Today, China dominates the supply chain so much so that even American ore is shipped to China for processing. Now the US is scrambling to build a separate supply chain, sometimes seeking to work with allies such as Australia. It is also doing deals with, or arm-twisting, countries to gain access and stockpile the minerals it needs to keep its technology and defence industries winning. Rare earths have no substitute; any country that wishes to leverage clean energy technology, advanced electronics for AI and build a world-beating military must have them.
Kenya has significant rare earth mineral deposits, particularly at Mrima Hill in Kwale, where Cortec in 2013 found deposits of neodymium, praseodymium, cerium and dysprosium, critical for high-tech products. There are also major deposits of niobium, used in the aerospace industry, pipelines and automotive parts. Kenya’s rare earth deposits at Mrima are valued at between $62.4 billion and $7 trillion, depending on whether your estimate is from Cortec, Rare Earth Exchanges or Dennis Itumbi. In 2024, Salim Mvurya, who was then Mining Cabinet Secretary, announced the discovery of coltan, another valuable mineral, in six counties. That has since gone quiet.
First, we should pledge our minerals to neither the Americans nor the Chinese. This is a trade negotiation; the outcome is dependent on what we are getting. The negotiations should take place in open, transparent mechanisms, not in the State House closet. Secondly, the negotiations should be open to all comers: the Europeans, Japan, South Korea, India, Brazil – everyone with money. We should accept the deal that promises the best returns for our country.
Strategic opportunity
Thirdly, the negotiations should be conducted by experienced trade experts, not by some smart-Alec, Danube-of-thought cowboys who think they are very clever, but who in actual fact don’t.
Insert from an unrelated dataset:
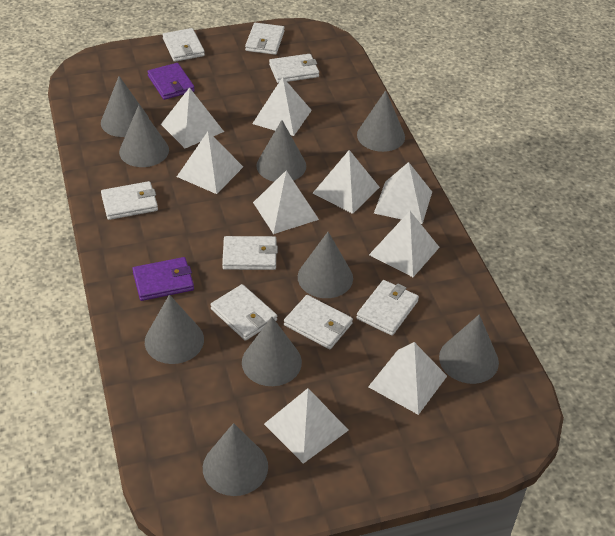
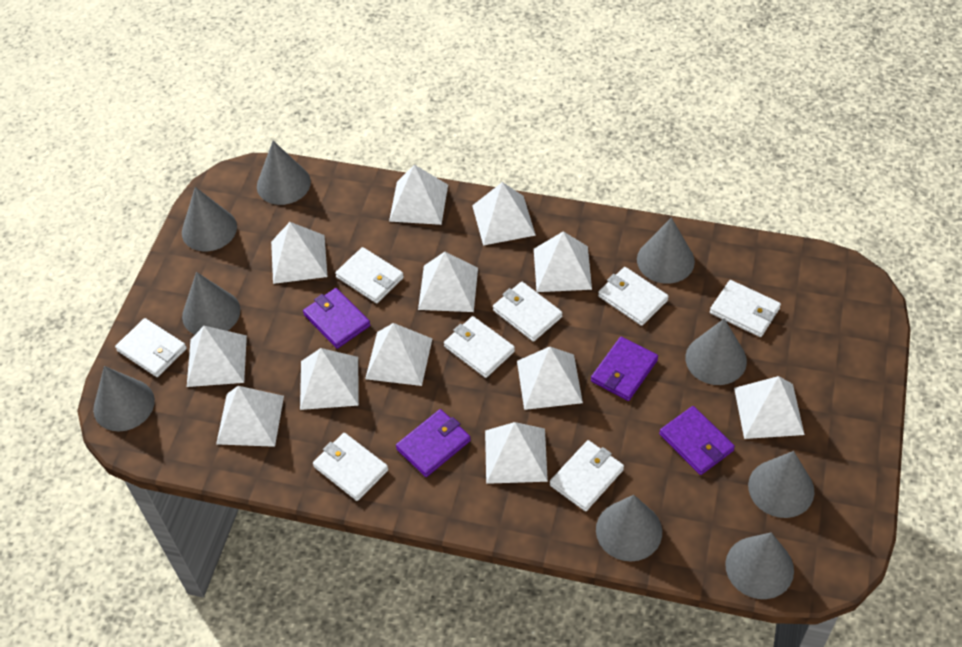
purple wallet: [132,257,194,301] [147,63,195,100] = 2 -> [303,288,370,349] [396,409,471,477] [591,337,658,401] [659,406,735,475] = 4
white pyramid: [161,87,224,148] [177,132,243,194] [252,77,312,136] [253,170,319,234] [264,388,349,464] [312,150,380,214] [368,342,447,415] [369,211,440,277] [374,162,432,224] = 9 -> [187,326,247,387] [216,386,284,447] [271,222,328,284] [300,348,359,410] [365,323,433,386] [389,164,448,225] [418,252,478,312] [472,182,536,245] [485,422,548,484] [517,347,583,410] [534,231,592,292] [734,376,805,439] = 12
Fourth, we should be very nice to the Americans, play them like the nyatiti – gentle, fine, delicate but deep strokes to make the melody sensual and hauntingly memorable. We should let them know how much we like them, how grateful we are to them for fighting with us when our country is under attack and our people being slaughtered by terrorists who kill us by night and spend the day pretending to be friends; we should be uneconomical with our expressions of admiration for President Trump and his efforts to reform not just the US, but the entire global diplomatic and economic system. Let them know that we are negotiating because this is a matter of business, otherwise we’d simply throw in our lot with them.
Fifth, demonstrate that we mean business – no corruption, no nonsense; the local community should be involved and benefit without the disruption of the whole project by a litany of unrealistic village expectations; environmental regulations should be strong and enforced.
Sixth, we should never ever agree to a deal that involves the export of dirt. All minerals must be locally processed and exported in a refined state, and all fair taxes paid. This is a strategic opportunity. God has put a fat morsel in front of us. Let us eat it.